Two-hour recovery goal
Performance evaluation begins when the storm ends. Districts are graded based on how quickly they get the highway back up to the expected road speed.
“When we began discussing the idea, we started with the motoring public,” says transportation engineer John MacAdam. “And what do drivers care about? They care about roadway speed.”
Last year, if recovery time was less than three hours, the goal was met and the district received a 100% rating. If it took longer than six hours, the district failed and received a 0%. Recovery times of three to six hours received pro-rated grades.
The system was enhanced to generate monthly performance reports. Event grades for the month are averaged to determine a district’s overall grade. This year, ODOT raised the bar and established two hours as the maximum allowable recovery time. Now a district either passes or fails. “It’s purely data-based,” says MacAdam.
The new system has paid off for the public and the department.
In 2013, Ohio was the only state DOT to receive an American Public Works Association Excellence in Snow and Ice Control Award. Deputy Operations Director Sonja Simpson was named Professional Manager of the Year for Administrative Management.

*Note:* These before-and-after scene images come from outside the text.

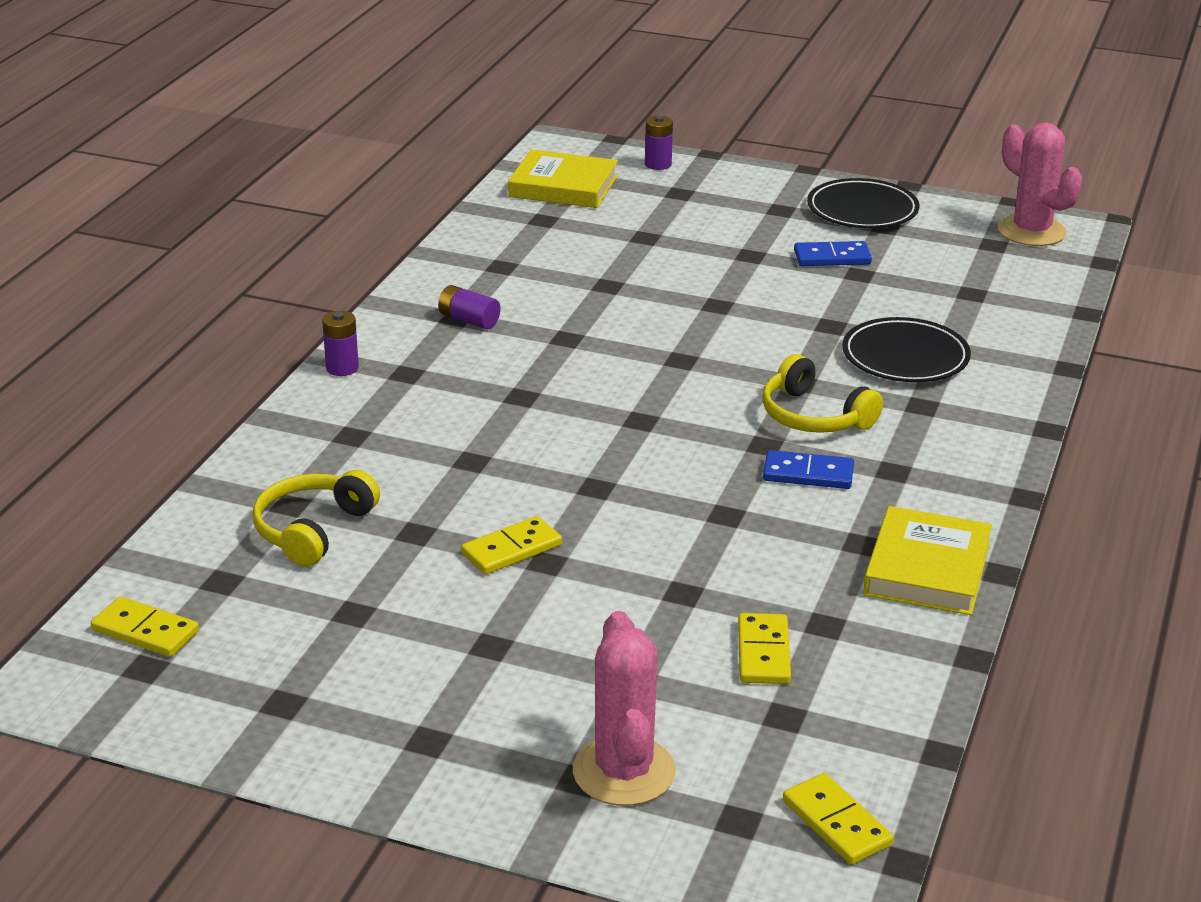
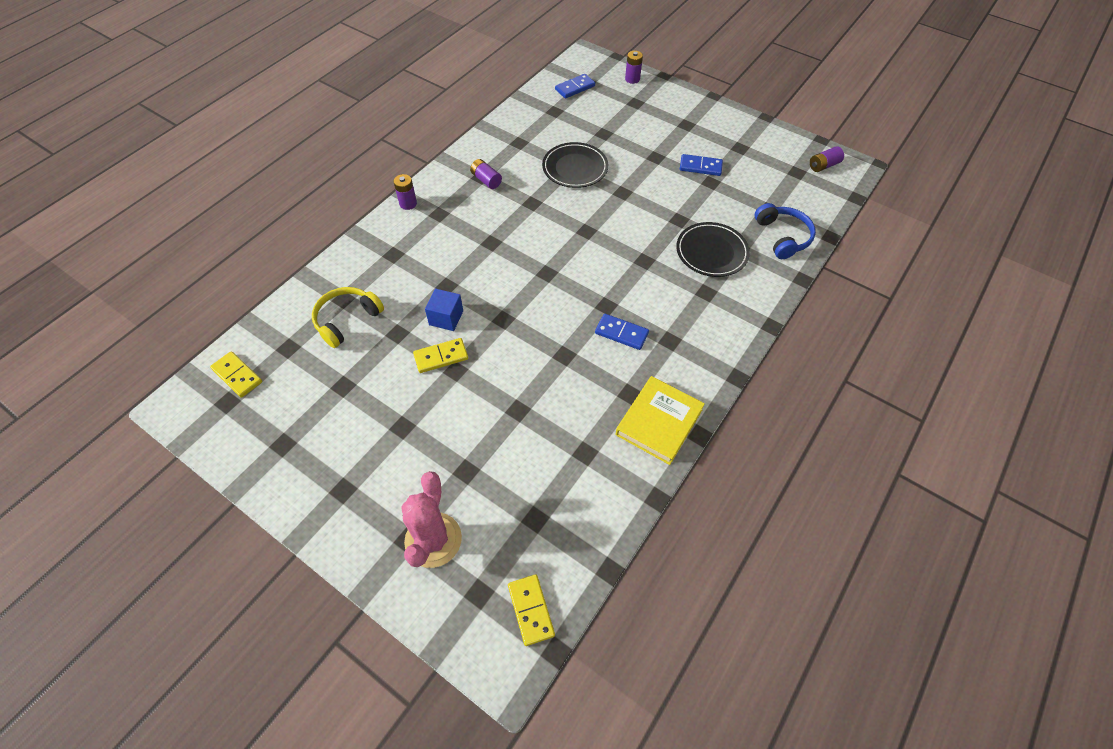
camera: 15 degrees right, 25 degrees up
(493, 500) = (446, 318): none -> blue cube
(563, 186) = (575, 88): yellow book -> blue domino
(763, 653) = (543, 467): yellow domino -> none
(814, 416) = (642, 289): yellow headphones -> none
(862, 210) = (732, 132): black plate -> black plate (575, 168)
(1010, 323) = (783, 237): none -> blue headphones
(1031, 231) = (823, 166): pink cactus -> purple battery

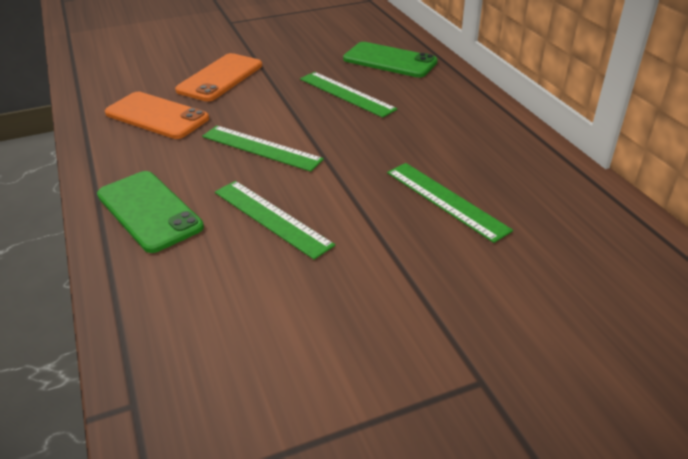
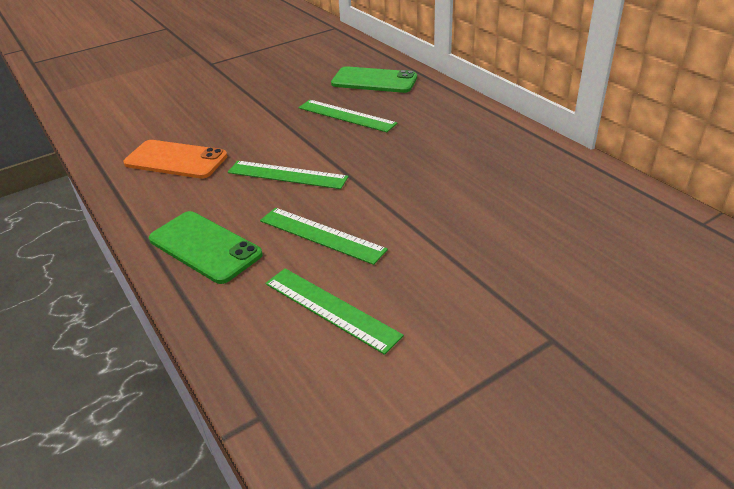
camera: 10 degrees left, 0 degrees up
(220, 78) = (222, 116): orange phone -> none
(446, 200) = (469, 196): green ruler -> green ruler (331, 308)

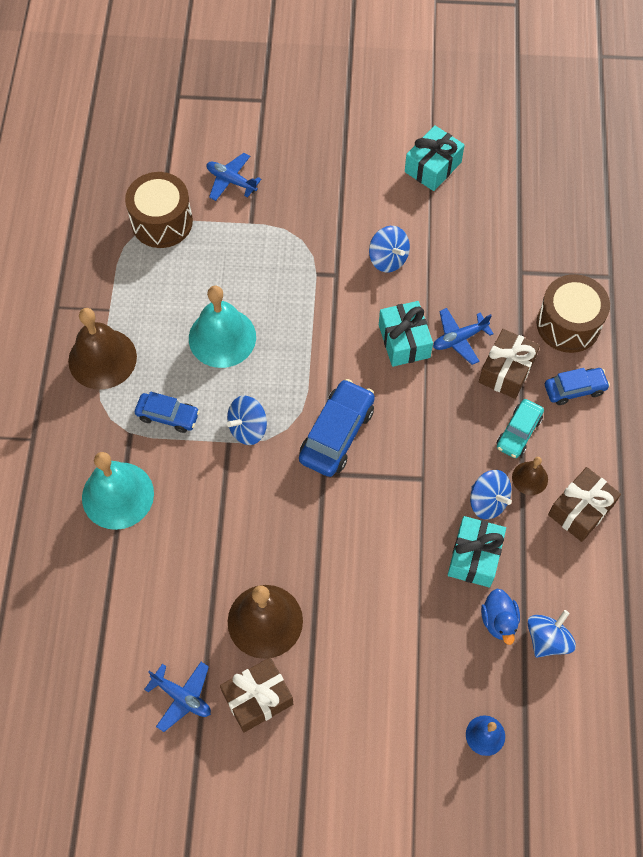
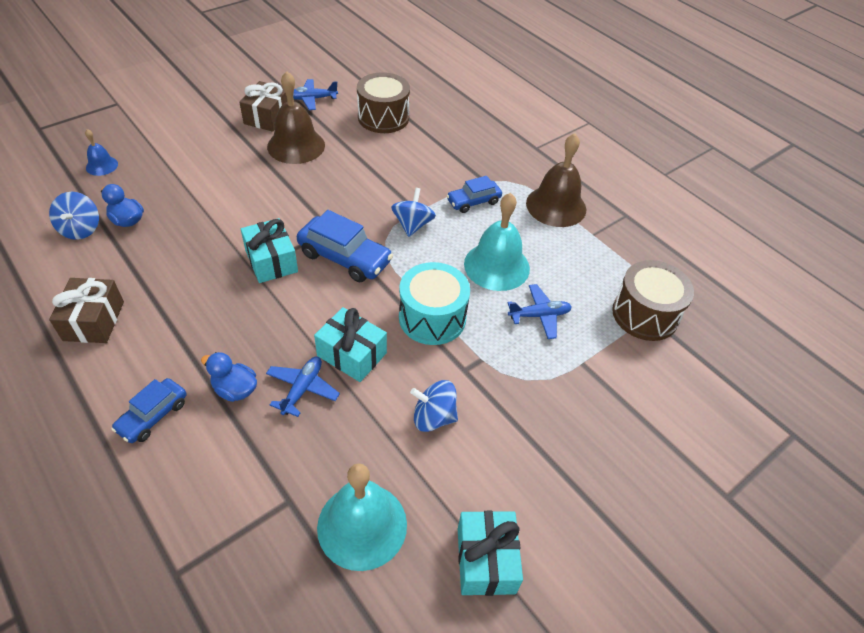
camera: 135 degrees right, 15 degrees down
(118, 495) = (452, 151): turquoise bell -> turquoise bell (362, 525)
(231, 181) = (644, 388): blue plane -> blue plane (539, 315)
(319, 329) = (432, 318): none -> turquoise drum
(336, 434) = (345, 257): blue car -> blue car turned 45 degrees counterclockwise
(474, 557) = (172, 244): turquoise gift -> turquoise gift (271, 261)
(488, 501) = (184, 282): blue spinning top -> none
(506, 371) = (235, 389): brown gift -> blue duck
(518, 432) = (189, 346): turquoise car -> none
(530, 478) = (156, 318): brown bell -> none
(568, 324) = (197, 478): brown drum -> brown drum (383, 117)

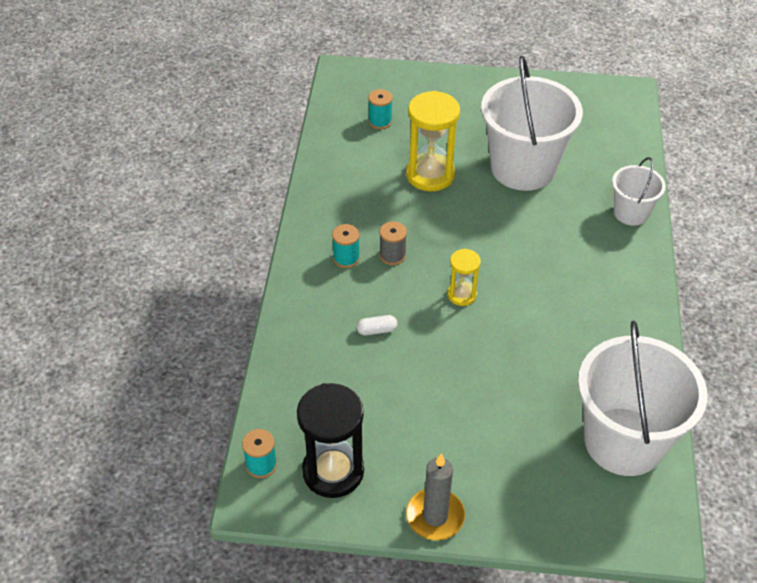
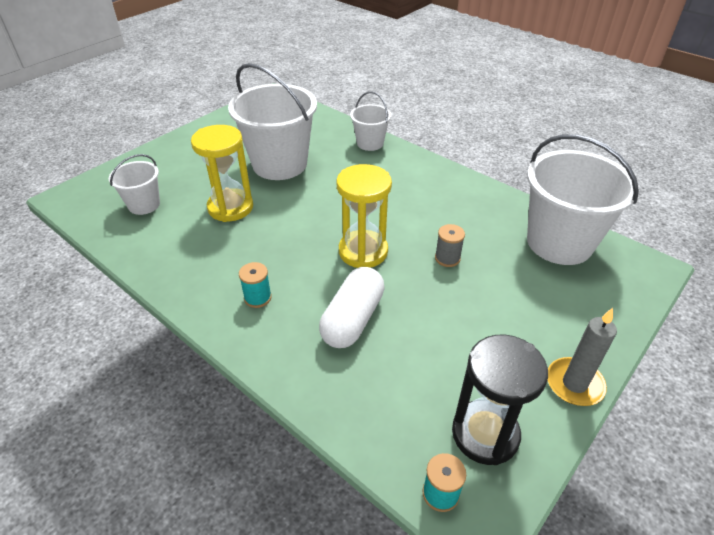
camera: 55 degrees left, 5 degrees down
(377, 330) = (352, 319): white capsule -> white capsule, size x2.35
(380, 121) = (144, 205): turquoise spool -> white bucket
(392, 255) = (285, 269): grey spool -> grey spool (447, 258)
(462, 295) = (363, 251): yellow hourglass -> yellow hourglass, size x1.83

“The public is less tolerant of failure in snow and ice control than in any other highway function,” says Director Jerry Wray, the longest serving director in ODOT’s 110-year history. As he worked with his executive staff to develop performance standards, it was universally agreed that operational effectiveness in the war on snow and ice would be among them.
“A snowstorm affects the entire community and often the entire state,” says Wray. “If not handled capably, it upsets the daily routines of individuals, adversely affects business, and endangers public safety and public servants. One of our guiding principles is that we will be the standard of excellence for winter maintenance.”